- Japanese Famicom box art by Noriyoshi Ohrai
- Developer: Konami
- Publishers: Konami Nintendo (arcade)
- Composer: Satoe Terashima
- Platforms: Famicom, arcade, Famicom Disk System, PC-8801, X1, MSX
- Release: February 21, 1986 FamicomJP: February 21, 1986; PC-8801, X1JP: October 23, 1986; MSXJP: October 23, 1986; EU: 1986; Arcade, PC-10NA: 1986; Famicom Disk SystemJP: April 8, 1988; ;
- Genre: Platform
- Mode: Single-player
- Arcade system: Nintendo VS. System, PlayChoice-10

= The Goonies (Famicom video game) =

1986 video game

 is a 1986 platform game developed and published by Konami for the Family Computer, based on the 1985 film of the same name.

==Gameplay==

===Player===
In the computer versions, the player plays as Sloth. In the Famicom and arcade versions, the main character is unnamed, only referred to as "Player" in the instruction manual.

===Controls===
The player defends himself with a kick, bombs (whose explosions are instantly fatal if he is hit), and a slingshot (found randomly behind doors). The player can find diamonds, restoring his life meter to full if he collects eight. He can also find upgrades that protect him against various hazards such as a firesuit that protects against flames and a set of earmuffs that protect against the music notes cast out by one of the Fratelli brothers.

===Stages===

Screenshot of the restaurant stage

In the computer versions, the entire game takes place exclusively in the caverns. The player goes through 25 interconnected and non-linear levels searching for the Goonies.

The Famicom version roughly follows the film, with stages resembling the restaurant, caverns and a pirate ship. The ending also recreates one scene from the film where the Goonies are on a beach watching The Inferno ship sail away. Throughout the journey, the player has to find three keys and one Goonie for each level. He does so by using bombs to blow open the doors concealing them. The player can advance to next level after finding the three keys, but in order to really "finish" the game, he must also free all the Goonies to access the game's final level (The Pirate Ship). Otherwise, the game will restart from the first level.

===Enemies===
An army of rats patrols the stages frequently. There are three kinds of rats: red, yellow, and white. Red ones need one hit with kick/slingshot, while the yellow ones need two. White rats take one hit like red, but drop a cross granting temporary invincibility. A Fratelli makes an appearance and attempts to attack the player by shooting at him and spreading music notes at him. The Fratellis cannot be killed, even by bombs; they can only be stunned. After a while, they will get up and continue chasing the player (if still on screen), but if they are stunned while jumping over a pit, they will fall into it.

==Development==
Konami also developed a completely different version for the MSX in Japan. First released on cartridge, it was later re-released in Disk System format in 1988. The game was ported to PC-88 and Sharp X-1. Although the game was never sold in retail in North America, Nintendo published an arcade port in North America for the VS. System (a coin-operated platform which runs on the same hardware as the NES) under the title VS. The Goonies and it was also available as a PlayChoice-10 title in the region.

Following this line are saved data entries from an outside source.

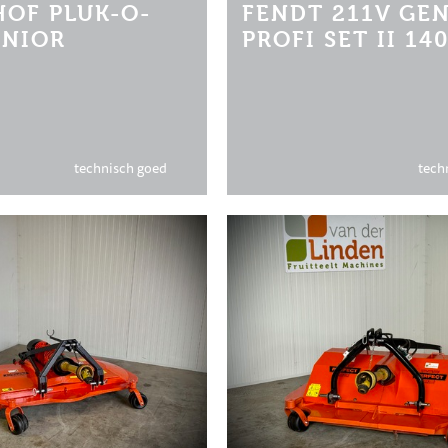
OF PLUK-O-
FENDT 211V GEN
UNIOR
PROFI SET II 14
technisch goed
tech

The theme "The Goonies 'R' Good Enough" by Cyndi Lauper, featured in the beginning of the Famicom title and its sequel, was remixed by Tomoyuki Uchida for Pop n' Music 10, from Konami's Bemani Series. The theme retains its original 8-bit song from the NES with added drum and bass beats.

The three hidden items, Konami Man, Vic Viper (from the Gradius series), and TwinBee, would reappear in Castlevania: Portrait of Ruin, as well as in Order of Ecclesia. The in-game description for these items is "5,000 points", which is what the player receives by catching it before it disappears.

==Sequel==
A sequel was released titled The Goonies II, which saw a worldwide retail release in 1987.